# AUSGANGSTEXT
Flüchtlinge überwinden Grenze zur Türkei

Tausende Syrer sind am Sonntagabend vor den heftigen Kämpfen um die Stadt Tal Abjad über die Grenze in die Türkei geflüchtet. Türkische Sicherheitskräfte hatten zunächst versucht, die Flüchtlinge nicht ins Land zu lassen: Mit Wasserwerfern und Warnschüssen trieben sie die Menge am Samstag und Sonntag am Grenzübergang Akçakale auseinander. Am Sonntagabend durften sie schließlich doch die Grenze passieren.

Flüchtlinge zwängen sich durch den mit Stacheldraht geschützten Grenzzaun bei Akçakale. (Foto: AP)

Die Menschenmenge wurde stundenlang an der Grenze hinter einem Zaun mit Stacheldraht zurückgehalten. Die türkischen Sicherheitskräfte ließen lange Zeit niemanden passieren.

# DATENEINTRÄGE

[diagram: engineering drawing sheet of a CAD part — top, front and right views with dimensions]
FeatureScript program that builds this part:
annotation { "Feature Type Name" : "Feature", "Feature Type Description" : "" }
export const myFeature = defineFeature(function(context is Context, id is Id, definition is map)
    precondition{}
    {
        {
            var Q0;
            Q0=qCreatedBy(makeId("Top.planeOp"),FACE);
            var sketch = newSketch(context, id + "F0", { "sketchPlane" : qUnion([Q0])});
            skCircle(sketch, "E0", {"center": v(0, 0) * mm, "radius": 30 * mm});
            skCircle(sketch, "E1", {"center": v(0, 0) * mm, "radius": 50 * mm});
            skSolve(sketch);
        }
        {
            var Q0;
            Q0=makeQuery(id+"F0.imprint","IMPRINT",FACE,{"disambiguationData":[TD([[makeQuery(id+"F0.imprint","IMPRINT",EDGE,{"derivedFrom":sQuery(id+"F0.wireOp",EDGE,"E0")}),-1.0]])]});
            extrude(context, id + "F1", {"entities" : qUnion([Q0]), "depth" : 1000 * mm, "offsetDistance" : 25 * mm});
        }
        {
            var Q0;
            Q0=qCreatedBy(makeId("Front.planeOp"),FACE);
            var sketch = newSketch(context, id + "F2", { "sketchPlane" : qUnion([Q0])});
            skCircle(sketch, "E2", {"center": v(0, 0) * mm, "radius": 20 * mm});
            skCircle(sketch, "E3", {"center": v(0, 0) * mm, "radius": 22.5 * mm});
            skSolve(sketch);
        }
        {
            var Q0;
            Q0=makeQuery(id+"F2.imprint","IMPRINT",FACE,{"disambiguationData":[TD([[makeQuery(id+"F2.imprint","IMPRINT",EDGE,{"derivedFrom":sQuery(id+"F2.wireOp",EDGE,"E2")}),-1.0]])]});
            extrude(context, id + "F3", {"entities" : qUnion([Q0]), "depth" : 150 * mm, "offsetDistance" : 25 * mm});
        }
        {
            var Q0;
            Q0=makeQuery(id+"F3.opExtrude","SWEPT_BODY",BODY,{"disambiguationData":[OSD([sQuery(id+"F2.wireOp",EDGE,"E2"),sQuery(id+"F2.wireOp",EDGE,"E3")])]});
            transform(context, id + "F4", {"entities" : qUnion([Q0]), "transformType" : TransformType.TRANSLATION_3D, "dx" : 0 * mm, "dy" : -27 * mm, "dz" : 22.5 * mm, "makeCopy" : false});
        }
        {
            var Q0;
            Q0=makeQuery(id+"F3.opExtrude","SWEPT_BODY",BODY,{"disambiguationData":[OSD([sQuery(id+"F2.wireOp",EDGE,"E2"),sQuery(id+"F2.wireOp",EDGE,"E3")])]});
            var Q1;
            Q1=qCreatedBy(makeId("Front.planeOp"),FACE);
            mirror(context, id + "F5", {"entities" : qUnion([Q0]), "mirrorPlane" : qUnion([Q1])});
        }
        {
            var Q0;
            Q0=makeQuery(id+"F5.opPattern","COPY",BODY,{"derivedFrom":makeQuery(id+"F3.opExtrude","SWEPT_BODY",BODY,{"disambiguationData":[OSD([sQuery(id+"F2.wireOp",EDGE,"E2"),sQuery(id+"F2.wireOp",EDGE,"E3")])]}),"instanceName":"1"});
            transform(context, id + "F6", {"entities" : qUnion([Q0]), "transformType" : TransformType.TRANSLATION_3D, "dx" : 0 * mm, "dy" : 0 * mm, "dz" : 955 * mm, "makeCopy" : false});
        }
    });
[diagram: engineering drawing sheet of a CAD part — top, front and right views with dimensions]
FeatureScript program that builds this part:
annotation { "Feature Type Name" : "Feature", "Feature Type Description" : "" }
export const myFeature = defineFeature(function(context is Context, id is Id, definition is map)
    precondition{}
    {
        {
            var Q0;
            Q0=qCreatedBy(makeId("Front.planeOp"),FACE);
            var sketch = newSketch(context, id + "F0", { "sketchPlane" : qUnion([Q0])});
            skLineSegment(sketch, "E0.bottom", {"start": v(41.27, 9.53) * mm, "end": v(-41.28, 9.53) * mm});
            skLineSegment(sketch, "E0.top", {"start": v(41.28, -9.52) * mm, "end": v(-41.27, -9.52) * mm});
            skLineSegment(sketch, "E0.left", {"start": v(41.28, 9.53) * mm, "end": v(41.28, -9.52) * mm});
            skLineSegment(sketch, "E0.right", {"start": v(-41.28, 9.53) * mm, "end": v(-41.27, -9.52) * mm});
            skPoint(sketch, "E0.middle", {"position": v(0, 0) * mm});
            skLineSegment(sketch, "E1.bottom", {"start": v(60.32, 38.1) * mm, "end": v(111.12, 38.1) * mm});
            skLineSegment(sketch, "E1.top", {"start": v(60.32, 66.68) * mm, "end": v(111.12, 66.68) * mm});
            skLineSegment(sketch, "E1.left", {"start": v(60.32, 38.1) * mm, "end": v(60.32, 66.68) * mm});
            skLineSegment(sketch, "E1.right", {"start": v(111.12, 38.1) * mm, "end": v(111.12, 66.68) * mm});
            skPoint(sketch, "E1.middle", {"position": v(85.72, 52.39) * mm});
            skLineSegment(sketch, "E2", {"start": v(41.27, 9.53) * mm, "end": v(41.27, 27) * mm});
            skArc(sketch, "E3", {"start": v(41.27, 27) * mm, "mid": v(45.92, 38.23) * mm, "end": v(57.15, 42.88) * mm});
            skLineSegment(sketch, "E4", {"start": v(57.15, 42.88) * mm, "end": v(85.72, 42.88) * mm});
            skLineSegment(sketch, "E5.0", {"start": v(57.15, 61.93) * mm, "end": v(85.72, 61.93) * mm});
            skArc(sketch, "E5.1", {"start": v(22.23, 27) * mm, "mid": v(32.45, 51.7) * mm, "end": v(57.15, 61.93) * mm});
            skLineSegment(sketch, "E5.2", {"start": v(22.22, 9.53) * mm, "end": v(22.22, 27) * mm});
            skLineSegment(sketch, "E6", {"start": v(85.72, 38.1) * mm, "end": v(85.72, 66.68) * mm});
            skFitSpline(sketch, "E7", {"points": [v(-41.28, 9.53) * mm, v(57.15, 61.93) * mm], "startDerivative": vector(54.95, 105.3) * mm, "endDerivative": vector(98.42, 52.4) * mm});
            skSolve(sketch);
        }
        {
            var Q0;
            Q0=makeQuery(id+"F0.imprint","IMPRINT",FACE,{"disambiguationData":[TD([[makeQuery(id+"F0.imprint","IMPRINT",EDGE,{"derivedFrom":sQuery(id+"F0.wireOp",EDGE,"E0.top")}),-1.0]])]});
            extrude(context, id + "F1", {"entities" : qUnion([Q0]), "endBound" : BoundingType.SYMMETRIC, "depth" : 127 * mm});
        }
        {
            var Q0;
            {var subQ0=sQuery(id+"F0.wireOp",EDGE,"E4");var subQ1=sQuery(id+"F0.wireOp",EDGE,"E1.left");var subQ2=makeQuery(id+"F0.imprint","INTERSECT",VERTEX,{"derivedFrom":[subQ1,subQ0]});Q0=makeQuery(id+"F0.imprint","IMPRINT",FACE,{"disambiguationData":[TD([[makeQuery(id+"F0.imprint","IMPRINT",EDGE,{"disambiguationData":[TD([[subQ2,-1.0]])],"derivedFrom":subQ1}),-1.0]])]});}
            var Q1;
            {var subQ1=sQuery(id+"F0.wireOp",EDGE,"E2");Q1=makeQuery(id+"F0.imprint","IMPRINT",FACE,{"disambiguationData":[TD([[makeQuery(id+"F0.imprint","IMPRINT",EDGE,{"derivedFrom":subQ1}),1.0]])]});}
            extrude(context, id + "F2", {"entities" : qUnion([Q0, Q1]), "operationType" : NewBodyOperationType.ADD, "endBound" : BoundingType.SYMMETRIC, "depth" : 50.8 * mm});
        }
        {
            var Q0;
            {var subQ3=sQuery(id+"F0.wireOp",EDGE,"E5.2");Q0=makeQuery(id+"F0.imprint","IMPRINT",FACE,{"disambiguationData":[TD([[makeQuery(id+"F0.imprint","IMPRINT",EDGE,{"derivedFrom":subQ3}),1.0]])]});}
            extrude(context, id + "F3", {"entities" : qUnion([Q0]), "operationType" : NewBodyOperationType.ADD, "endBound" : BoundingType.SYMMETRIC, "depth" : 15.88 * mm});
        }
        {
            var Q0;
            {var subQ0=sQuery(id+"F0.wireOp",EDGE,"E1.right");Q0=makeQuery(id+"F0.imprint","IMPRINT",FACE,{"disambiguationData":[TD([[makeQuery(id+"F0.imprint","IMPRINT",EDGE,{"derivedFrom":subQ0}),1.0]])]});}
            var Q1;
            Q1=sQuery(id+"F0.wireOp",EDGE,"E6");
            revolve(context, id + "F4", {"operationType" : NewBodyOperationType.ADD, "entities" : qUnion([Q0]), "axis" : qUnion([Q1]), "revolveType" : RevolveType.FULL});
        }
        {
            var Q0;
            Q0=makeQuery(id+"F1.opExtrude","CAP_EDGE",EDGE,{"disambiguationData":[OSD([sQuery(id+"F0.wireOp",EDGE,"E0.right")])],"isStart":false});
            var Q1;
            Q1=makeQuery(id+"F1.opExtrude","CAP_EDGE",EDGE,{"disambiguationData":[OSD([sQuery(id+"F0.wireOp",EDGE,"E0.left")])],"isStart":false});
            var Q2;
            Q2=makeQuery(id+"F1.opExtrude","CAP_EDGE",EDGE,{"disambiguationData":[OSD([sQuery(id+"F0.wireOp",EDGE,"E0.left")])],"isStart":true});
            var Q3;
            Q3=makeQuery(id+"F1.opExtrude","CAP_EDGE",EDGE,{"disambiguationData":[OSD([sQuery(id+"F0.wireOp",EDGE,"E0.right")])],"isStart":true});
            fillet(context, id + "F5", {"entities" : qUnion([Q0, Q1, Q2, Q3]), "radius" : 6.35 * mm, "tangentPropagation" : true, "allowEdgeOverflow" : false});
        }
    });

# AUFGABEN
A) Womit trieben die türkischen Sicherheitskräfte laut dem Text über die Flüchtlinge an der türkischen Grenze die Menge am Grenzübergang Akçakale auseinander?
B) Ändere im Text über die Flüchtlinge an der türkischen Grenze den Abschnitt von „Flüchtlinge überwinden Grenze“ bis „lange Zeit niemanden passieren.“, indem du „Sicherheitskräfte“ durch „Einsatzkräfte“ ersetzt.

# LÖSUNGEN
A) Mit Wasserwerfern und Warnschüssen.

B)
Flüchtlinge überwinden Grenze zur Türkei

Tausende Syrer sind am Sonntagabend vor den heftigen Kämpfen um die Stadt Tal Abjad über die Grenze in die Türkei geflüchtet. Türkische Einsatzkräfte hatten zunächst versucht, die Flüchtlinge nicht ins Land zu lassen: Mit Wasserwerfern und Warnschüssen trieben sie die Menge am Samstag und Sonntag am Grenzübergang Akçakale auseinander. Am Sonntagabend durften sie schließlich doch die Grenze passieren.

Flüchtlinge zwängen sich durch den mit Stacheldraht geschützten Grenzzaun bei Akçakale. (Foto: AP)

Die Menschenmenge wurde stundenlang an der Grenze hinter einem Zaun mit Stacheldraht zurückgehalten. Die türkischen Einsatzkräfte ließen lange Zeit niemanden passieren.